▸ **To-do item**
In the material below, tally the lines that include the string "上传日期", then write down only the total.
::: Records for this exercise
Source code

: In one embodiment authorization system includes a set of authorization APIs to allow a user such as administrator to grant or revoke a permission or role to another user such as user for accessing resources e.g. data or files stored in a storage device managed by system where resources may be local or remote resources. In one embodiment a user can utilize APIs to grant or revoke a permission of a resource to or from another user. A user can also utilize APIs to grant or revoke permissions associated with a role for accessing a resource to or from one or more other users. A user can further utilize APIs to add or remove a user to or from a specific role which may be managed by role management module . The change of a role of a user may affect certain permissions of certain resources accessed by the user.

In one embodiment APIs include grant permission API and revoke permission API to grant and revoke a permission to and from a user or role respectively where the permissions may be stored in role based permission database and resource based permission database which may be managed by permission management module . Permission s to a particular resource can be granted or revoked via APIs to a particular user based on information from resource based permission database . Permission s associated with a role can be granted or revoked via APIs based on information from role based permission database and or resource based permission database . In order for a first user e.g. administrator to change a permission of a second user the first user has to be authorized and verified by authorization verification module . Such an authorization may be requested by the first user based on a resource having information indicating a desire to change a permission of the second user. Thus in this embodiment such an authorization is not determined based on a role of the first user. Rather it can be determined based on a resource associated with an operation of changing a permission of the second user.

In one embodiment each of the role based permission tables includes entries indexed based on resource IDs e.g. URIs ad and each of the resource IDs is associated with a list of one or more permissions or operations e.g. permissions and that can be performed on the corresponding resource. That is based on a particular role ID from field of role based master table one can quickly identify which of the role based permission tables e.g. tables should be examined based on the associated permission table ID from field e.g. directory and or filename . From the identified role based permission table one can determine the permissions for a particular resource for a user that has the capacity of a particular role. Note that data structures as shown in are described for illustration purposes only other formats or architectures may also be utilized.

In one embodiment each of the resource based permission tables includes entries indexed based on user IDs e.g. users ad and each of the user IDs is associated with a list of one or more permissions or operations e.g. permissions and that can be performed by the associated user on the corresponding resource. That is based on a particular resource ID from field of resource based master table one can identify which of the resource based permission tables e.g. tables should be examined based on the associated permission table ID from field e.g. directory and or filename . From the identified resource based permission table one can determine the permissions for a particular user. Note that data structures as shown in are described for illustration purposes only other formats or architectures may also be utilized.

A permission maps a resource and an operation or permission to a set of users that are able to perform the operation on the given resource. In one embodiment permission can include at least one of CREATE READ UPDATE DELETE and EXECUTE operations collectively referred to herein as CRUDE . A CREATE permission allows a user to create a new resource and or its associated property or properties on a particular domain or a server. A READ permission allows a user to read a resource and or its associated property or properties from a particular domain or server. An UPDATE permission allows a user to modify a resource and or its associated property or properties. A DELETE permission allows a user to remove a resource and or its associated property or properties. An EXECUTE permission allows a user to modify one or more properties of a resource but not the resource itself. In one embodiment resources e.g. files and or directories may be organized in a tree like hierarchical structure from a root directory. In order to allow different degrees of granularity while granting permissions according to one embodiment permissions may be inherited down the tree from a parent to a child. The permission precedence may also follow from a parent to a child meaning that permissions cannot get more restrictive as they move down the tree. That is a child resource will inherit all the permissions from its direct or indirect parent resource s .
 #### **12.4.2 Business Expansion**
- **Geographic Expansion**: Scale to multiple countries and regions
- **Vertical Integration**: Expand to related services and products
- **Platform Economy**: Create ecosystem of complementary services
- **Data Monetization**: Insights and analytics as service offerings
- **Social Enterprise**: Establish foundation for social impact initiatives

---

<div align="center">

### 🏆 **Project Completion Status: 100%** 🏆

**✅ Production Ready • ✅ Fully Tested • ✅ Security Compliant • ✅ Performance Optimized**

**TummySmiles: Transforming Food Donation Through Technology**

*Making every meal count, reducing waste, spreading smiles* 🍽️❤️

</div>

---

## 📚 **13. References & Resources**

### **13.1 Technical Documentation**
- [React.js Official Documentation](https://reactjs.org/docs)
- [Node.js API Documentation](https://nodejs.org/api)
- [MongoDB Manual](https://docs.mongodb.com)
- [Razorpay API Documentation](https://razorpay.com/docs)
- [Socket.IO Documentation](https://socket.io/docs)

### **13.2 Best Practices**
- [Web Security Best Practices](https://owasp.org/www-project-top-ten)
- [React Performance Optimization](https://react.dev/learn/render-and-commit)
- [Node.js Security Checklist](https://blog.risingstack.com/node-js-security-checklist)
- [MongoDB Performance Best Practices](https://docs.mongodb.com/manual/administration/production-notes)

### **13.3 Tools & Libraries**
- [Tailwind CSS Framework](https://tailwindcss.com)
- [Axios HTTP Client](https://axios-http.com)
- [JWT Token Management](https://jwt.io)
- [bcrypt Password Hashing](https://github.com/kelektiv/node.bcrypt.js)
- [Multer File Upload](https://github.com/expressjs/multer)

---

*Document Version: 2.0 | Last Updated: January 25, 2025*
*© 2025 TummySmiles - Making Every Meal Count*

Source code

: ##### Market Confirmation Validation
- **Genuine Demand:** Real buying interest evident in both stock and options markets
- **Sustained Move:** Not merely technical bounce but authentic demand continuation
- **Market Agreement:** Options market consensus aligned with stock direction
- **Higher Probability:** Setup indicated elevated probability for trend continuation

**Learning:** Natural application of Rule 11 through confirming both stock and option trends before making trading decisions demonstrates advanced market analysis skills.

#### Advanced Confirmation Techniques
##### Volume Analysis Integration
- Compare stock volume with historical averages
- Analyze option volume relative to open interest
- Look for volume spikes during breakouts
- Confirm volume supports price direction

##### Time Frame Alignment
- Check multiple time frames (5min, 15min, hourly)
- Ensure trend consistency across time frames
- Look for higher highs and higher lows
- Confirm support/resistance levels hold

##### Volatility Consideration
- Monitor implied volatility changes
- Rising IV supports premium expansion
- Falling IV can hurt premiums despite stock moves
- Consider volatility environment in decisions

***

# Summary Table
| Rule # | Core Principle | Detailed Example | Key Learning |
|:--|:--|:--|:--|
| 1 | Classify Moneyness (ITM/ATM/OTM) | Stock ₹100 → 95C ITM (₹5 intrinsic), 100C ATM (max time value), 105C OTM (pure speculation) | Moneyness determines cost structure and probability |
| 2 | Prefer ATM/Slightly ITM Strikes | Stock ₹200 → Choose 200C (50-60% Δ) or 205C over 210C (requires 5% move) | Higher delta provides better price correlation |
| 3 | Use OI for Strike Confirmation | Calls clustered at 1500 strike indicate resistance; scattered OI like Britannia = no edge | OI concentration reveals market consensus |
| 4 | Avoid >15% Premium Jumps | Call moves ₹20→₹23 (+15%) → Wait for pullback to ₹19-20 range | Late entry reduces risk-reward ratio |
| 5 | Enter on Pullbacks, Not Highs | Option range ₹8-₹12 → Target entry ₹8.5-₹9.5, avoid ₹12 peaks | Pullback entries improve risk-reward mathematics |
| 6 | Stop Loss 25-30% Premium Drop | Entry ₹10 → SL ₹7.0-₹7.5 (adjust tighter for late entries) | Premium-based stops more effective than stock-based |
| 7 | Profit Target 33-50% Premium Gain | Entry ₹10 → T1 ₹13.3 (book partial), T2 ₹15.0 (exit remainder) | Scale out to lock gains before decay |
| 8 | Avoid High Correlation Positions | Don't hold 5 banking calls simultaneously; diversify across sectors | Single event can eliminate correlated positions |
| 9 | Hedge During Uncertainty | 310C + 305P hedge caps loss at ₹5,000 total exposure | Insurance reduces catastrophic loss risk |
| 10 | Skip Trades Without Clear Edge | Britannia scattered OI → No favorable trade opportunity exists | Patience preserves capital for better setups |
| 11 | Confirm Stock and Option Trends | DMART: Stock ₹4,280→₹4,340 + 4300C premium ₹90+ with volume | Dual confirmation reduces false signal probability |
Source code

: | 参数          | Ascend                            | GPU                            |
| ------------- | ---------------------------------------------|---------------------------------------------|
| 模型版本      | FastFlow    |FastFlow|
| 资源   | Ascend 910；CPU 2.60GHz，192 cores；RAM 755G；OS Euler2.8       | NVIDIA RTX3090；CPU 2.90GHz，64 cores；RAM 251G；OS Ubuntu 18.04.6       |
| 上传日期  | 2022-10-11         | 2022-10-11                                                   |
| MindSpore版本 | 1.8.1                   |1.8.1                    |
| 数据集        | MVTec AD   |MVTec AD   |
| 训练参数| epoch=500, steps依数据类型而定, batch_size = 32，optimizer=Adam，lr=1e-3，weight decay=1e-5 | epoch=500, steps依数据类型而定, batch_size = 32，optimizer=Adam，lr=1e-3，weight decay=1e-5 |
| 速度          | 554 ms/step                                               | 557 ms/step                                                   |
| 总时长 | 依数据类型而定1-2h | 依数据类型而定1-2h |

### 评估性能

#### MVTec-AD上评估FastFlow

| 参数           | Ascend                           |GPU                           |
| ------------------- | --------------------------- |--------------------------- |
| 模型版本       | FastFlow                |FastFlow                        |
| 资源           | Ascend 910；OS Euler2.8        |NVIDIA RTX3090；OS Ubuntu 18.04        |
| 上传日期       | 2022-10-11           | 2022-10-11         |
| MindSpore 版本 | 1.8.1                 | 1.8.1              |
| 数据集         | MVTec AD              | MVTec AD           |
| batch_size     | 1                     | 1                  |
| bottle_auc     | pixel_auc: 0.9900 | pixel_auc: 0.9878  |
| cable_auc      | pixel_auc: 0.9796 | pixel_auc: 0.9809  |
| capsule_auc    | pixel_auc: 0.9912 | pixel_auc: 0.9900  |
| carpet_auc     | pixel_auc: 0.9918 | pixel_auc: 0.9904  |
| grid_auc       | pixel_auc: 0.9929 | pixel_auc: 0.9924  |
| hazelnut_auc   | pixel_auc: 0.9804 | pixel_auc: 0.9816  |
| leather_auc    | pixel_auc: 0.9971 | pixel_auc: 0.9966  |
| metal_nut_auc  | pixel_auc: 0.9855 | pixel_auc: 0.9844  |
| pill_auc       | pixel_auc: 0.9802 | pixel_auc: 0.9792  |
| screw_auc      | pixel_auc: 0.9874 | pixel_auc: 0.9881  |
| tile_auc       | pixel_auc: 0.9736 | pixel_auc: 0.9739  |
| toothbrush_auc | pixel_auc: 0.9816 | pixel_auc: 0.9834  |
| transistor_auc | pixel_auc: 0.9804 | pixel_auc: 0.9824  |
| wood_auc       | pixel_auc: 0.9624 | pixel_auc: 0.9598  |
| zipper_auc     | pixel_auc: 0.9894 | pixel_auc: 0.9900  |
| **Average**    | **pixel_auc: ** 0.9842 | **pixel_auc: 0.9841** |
::::::
▸ **Solution to the problem**
2